Wahlen in Katalonien: Wie gewonnen, so zerronnen?

Die Neuwahlen bringen in der Katalonienkrise zwei selbsterklärte Wahlgewinner, aber keine Einigungsansätze.

(Foto: Wikimedia Commons)

„Präsidentin, Präsidentin“ hallt es über die Plaça d‘Espanya in Barcelona, als Inés Arrimadas gegen Mitternacht das Podium betritt. Die Leaderin der liberalen Ciutadans-Partei proklamiert mit 25,37 Prozent aller Stimmen den Wahlsieg – ein Sieg für ein vereintes Katalonien, ein vereintes Spanien, ja ein vereintes Europa.

Doch auch im separatistischen Lager wird in dieser Wahlnacht des 21. Dezembers gefeiert – die drei Pro-Unabhängigkeitsparteien JxC, ERC und CUP kommen in den vorgezogenen Regionalwahlen zwar nur auf 47,5 Prozent der Stimmen, doch dank des katalanischen Wahlsystems, das die traditionell separatistischen ruralen Gegenden bevorzugt, auf eine absolute Mehrheit an Sitzen.

Regieren per WhatsApp

Eröffnet wird das neugewählte Regionalparlament am 17. Januar. Bis zu fünf der 135 Abgeordneten könnten aber von der Teilnahme an der ersten Sitzung ausgeschlossen sein, da sie sich entweder in Madrid in Haft oder in Brüssel im Exil befinden. So wurde etwa der Antrag des früheren Vizepräsidenten und Spitzenkandidat der separatistischen ERC, Oriol Junqueras, auf Entlassung aus der Haft in Madrid abgelehnt.

Carles Puigdemont seinerseits will angesichts eines in Spanien ausstehenden Haftbefehls weiterhin im Exil bleiben; er schließt aber sowohl eine telematische Teilnahme an der ersten Parlamentssitzung wie auch eine physische Rückkehr nach Katalonien nicht aus, sollte er als Präsident wiedergewählt werden. Mariano Rajoy, Präsident der Zentralregierung in Madrid, nennt solch eine Aktion „absurd“, Wahlsiegerin Arrimadas mokiert sich darüber, ob Puigdemont glaube, er könne die Generalitat über Internet und Whatsapp präsidieren. Der separatistische Block, der mit 70 Sitzen die absolute Mehrheit hat, könnte am 17. Januar nur 65 Stimmen, und damit eine weniger als die Unionisten haben. Insgesamt 67 Stimmen werden für eine einfache, 68 für eine absolute Mehrheit gebraucht.
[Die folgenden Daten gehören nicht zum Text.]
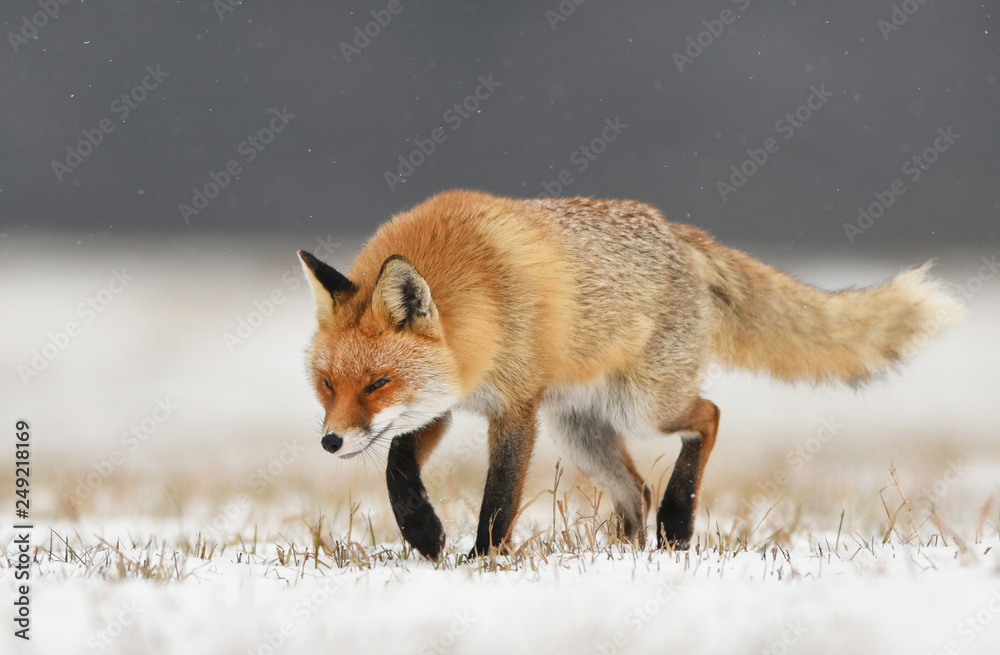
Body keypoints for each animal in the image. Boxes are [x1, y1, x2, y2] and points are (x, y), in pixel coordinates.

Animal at [298, 189, 964, 559]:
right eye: (328, 384)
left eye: (377, 383)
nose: (329, 440)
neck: (477, 294)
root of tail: (682, 233)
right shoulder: (442, 399)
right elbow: (396, 467)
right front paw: (423, 532)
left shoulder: (515, 405)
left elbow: (499, 495)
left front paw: (479, 559)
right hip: (581, 430)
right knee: (635, 490)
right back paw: (624, 554)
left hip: (644, 406)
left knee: (709, 417)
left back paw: (676, 524)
Am Wochenende kam Unruhe im separatistischen Lager auf, als katalanische Medien titelten, Puigdemont habe hinter vorgehaltener Hand gesagt, dass er eher Neuwahlen ausrufen würde, als einen anderen separatistischen Präsidenten zu akzeptieren. Am Dienstagabend konnten die Unabhängigskeitanhänger aber aufatmen: In Brüssel hatten sich die beiden großen Unabhängigkeitsparteien ERC und JxC auf einen Pakt geeinigt. Auf die nötigen Stimmen für eine absolute Mehrheit, um Puigdemont als Präsidenten zu bestätigen, würden sie dank der kleineren separatistischen Partei CUP kommen.

Binnen zweier Wochen nach der Eröffnung des Parlaments – also bis zum 31. Januar – kommt es zur Wahl eines Präsidenten. Im ersten Wahlgang wird eine absolute Mehrheit benötigt, im zweiten reicht eine einfache Mehrheit. Die Regierung muss in den darauffolgenden zwei Monaten gebildet werden.

Dass Puigdemont sein Amt zurückgewinnt ist wahrscheinlich, ob und wie er sein Mandat ausüben kann, bleibt aber weiterhin unklar. Aus Madrid kamen indes erste Stimmen, dass man, im Falle einer Fortsetzung der Unabhängigkeitsbestrebungen, nicht zögern würde den Artikel 155 der spanischen Verfassung zu einer erneuten Absetzung des katalanischen Regionalparlaments auszurufen. Eins ist klar: Unterstützung für die Zentralregierung in Madrid gibt es in Katalonien kaum. Rajoys Regionierungspartei kam bei den Wahlen auf lediglich 4 Prozent.